Is this a way to govern? Whose interests are served by prorogation, by refusing to answer questions, by denying the public the right to hold Harper and his miscreant rabble accountable? Certainly not the public’s. It is of no consequence that others have imposed prorogation of Parliament. What is of consequence is that Harper has all too often resorted to the easy out. In doing so, he has made a mockery of the Democratic process. He really believes that the public will forget and forgive his Party’s numerous attempts to subvert Democracy, that it was he who appointed Patrick Brazeau, Mike Duffy, and Pamela Wallin. and that it was he who broke his word on Senate reform and appointed over half of the senators now sitting.

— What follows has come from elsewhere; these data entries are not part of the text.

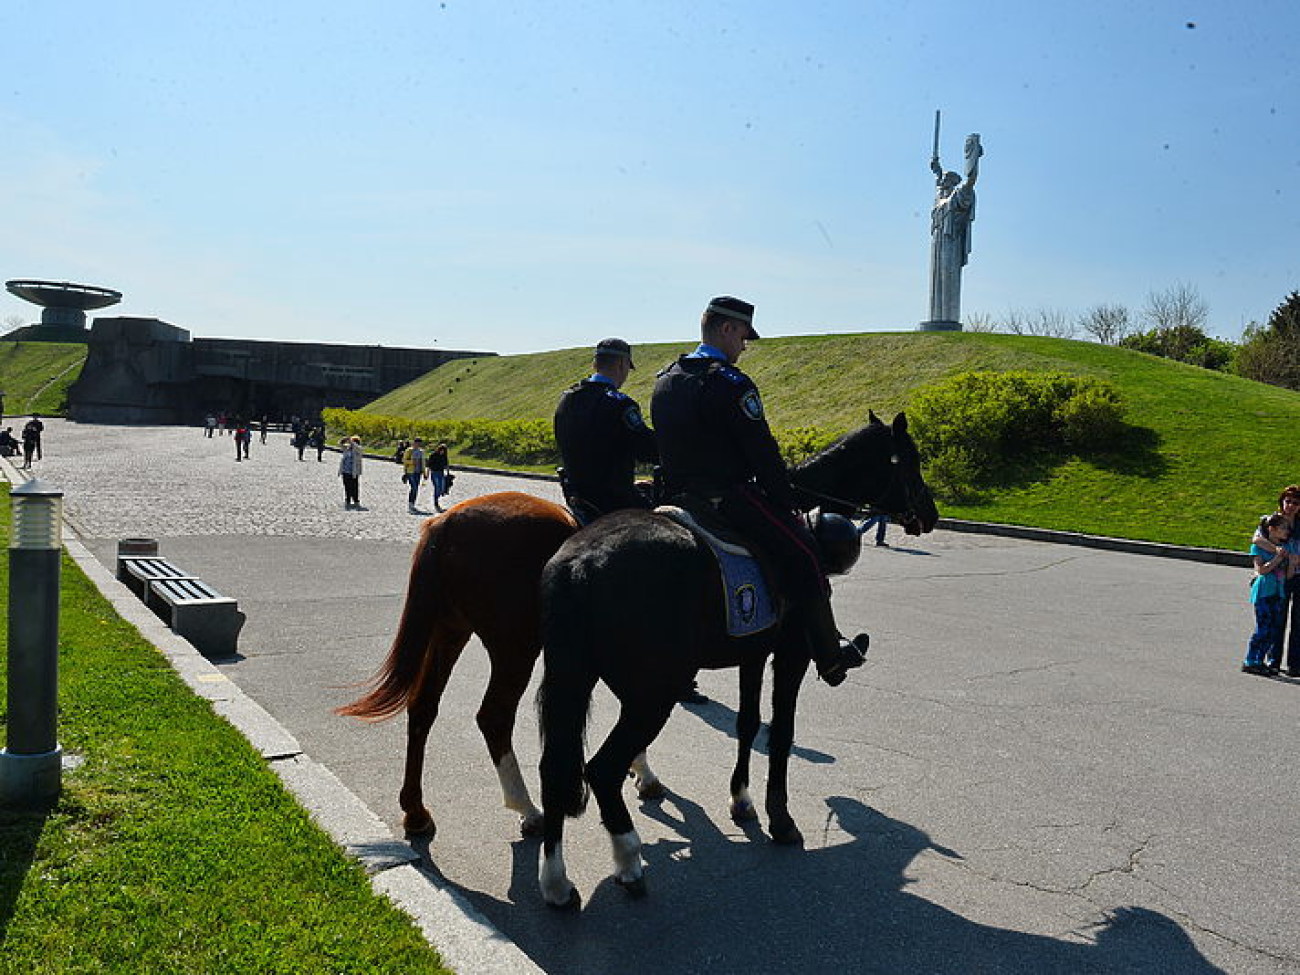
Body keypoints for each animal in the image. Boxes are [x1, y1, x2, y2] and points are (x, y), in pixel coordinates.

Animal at [533, 410, 941, 909]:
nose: (930, 513)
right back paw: (628, 859)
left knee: (555, 769)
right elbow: (781, 733)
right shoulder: (791, 653)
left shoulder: (753, 652)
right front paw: (780, 819)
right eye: (912, 460)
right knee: (602, 769)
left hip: (576, 681)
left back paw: (556, 880)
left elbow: (748, 724)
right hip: (654, 694)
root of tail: (578, 562)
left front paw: (742, 800)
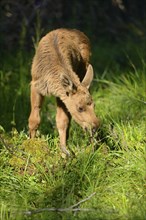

As a leader of a nation, Stephen Harper is an abysmal failure. He and his party have no great vision. In fact, they have no vision at all. Instead, they appear to be infused with hubris for which there is no basis unless the arrogance and smugness of his majority are rated virtues. Power is all that matters but in the hands of a weak, frightened person, that power can be dangerous. Harper is such a person. He is weak; we see it in how he uses and abuses his majority. And he is frightened. We know this, too, by how he regards all opposition with suspicion and fear. Those who oppose him are seen as the enemy. And because he is weak and frightened, Harper and his crew are willing to pander to the worst in us because they actually believe that all of us are like them: venal, petty, self-interested. Many of us are, but not all.

Harper and his gang are quick to point to the motes in the eyes of others, but find intolerable the thought that they may be similarly afflicted. They are good and perfect and I have no doubt they truly believe that. Perhaps that is why they are so afraid of facing questions and challenges. Harper and his gang have no interest in serving the interests of the nation nor of all its people. They would, however, happily sell themselves to special interests and they have. They equate Capitalism with Democracy. In truth, Democracy doesn’t much interest them any more than the plight of the homeless. Money does. Power does.

Prorogation may be a legitimate tool in governance. However, when Harper resorts to it, it is just another abuse of power by a weak, frightened man.

He and his party have no business leading this country. And, right now, they aren’t.